:: To do ::
Please return every line below that contains the string "lowerdam".

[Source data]
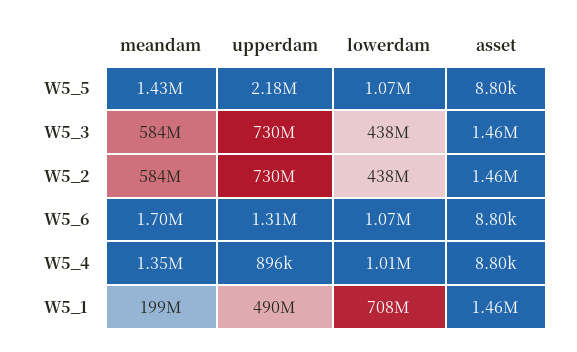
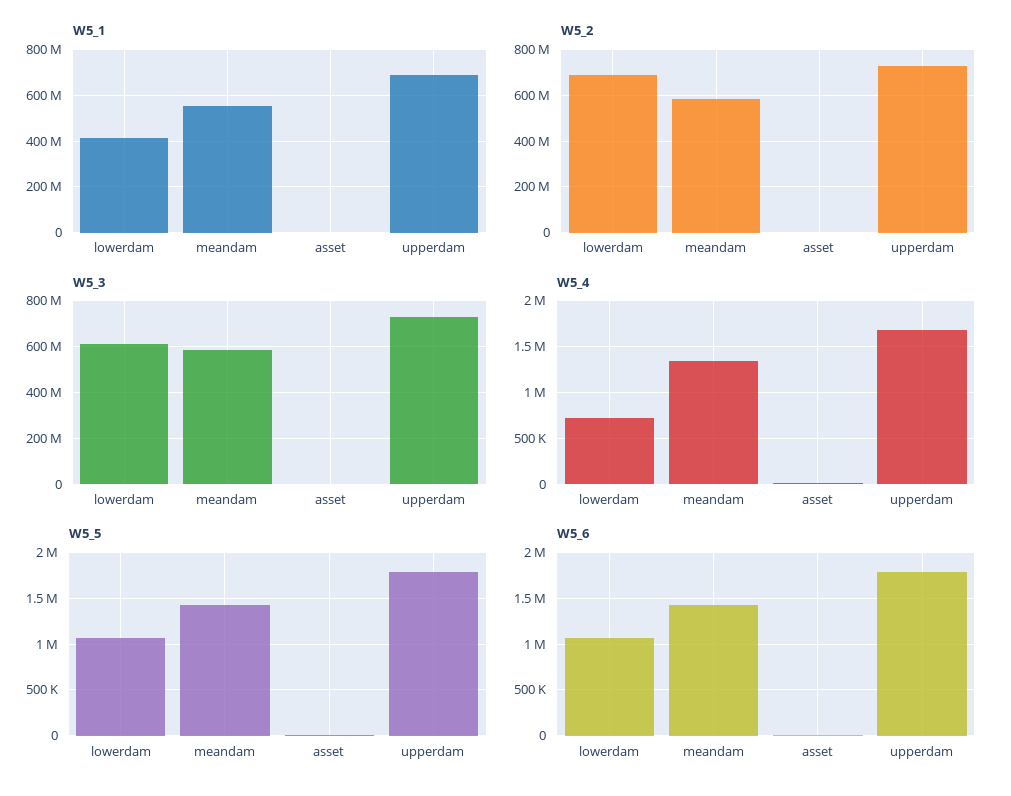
  {
    "W5_5": {
      "meandam": 1430000,
-     "upperdam": 2180000,
+     "upperdam": 1800000,
      "lowerdam": 1070000,
      "asset": 8800
    },
    "W5_3": {
      "meandam": 584000000,
      "upperdam": 730000000,
-     "lowerdam": 438000000,
+     "lowerdam": 600000000,
      "asset": 1460000
    },
    "W5_2": {
      "meandam": 584000000,
      "upperdam": 730000000,
-     "lowerdam": 438000000,
+     "lowerdam": 700000000,
      "asset": 1460000
    },
    "W5_6": {
-     "meandam": 1700000,
+     "meandam": 1400000,
-     "upperdam": 1310000,
+     "upperdam": 1800000,
      "lowerdam": 1070000,
      "asset": 8800
    },
    "W5_4": {
      "meandam": 1350000,
-     "upperdam": 896000,
+     "upperdam": 1700000,
-     "lowerdam": 1010000,
+     "lowerdam": 700000,
      "asset": 8800
    },
    "W5_1": {
-     "meandam": 199000000,
+     "meandam": 550000000,
-     "upperdam": 490000000,
+     "upperdam": 700000000,
-     "lowerdam": 708000000,
+     "lowerdam": 400000000,
      "asset": 1460000
    }
  }

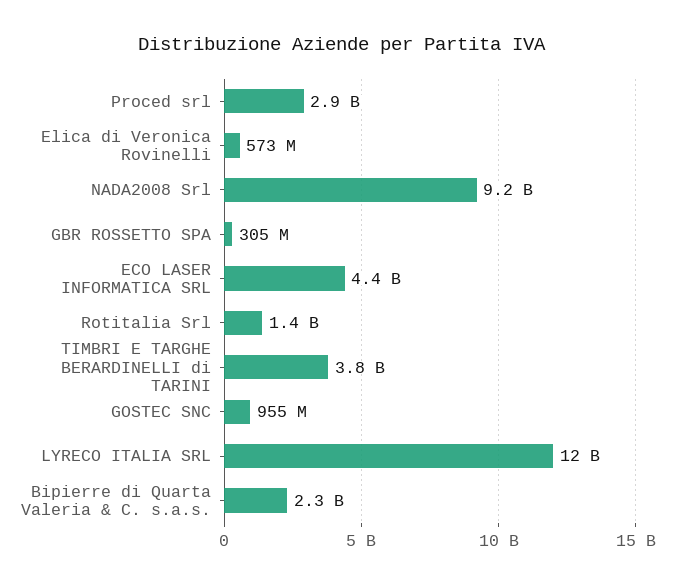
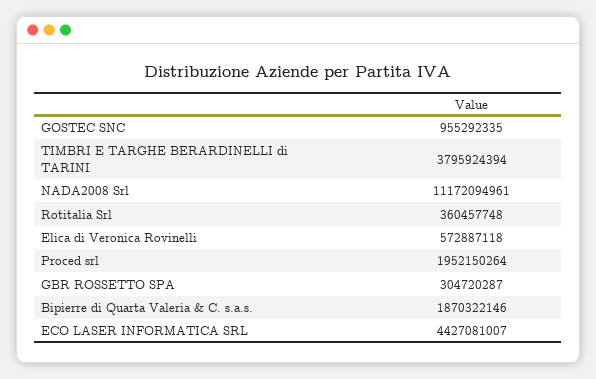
  {
-   "Proced srl": 2900000000,
+   "Proced srl": 1952150264,
    "Elica di Veronica Rovinelli": 572887118,
-   "NADA2008 Srl": 9200000000,
+   "NADA2008 Srl": 11172094961,
    "GBR ROSSETTO SPA": 304720287,
    "ECO LASER INFORMATICA SRL": 4427081007,
-   "Rotitalia Srl": 1400000000,
+   "Rotitalia Srl": 360457748,
    "TIMBRI E TARGHE BERARDINELLI di TARINI": 3795924394,
    "GOSTEC SNC": 955292335,
-   "LYRECO ITALIA SRL": 12000000000,
-   "Bipierre di Quarta Valeria & C. s.a.s.": 2300000000
+   "Bipierre di Quarta Valeria & C. s.a.s.": 1870322146
  }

:: Answer section ::
      "lowerdam": 1070000,
-     "lowerdam": 438000000,
+     "lowerdam": 600000000,
-     "lowerdam": 438000000,
+     "lowerdam": 700000000,
      "lowerdam": 1070000,
-     "lowerdam": 1010000,
+     "lowerdam": 700000,
-     "lowerdam": 708000000,
+     "lowerdam": 400000000,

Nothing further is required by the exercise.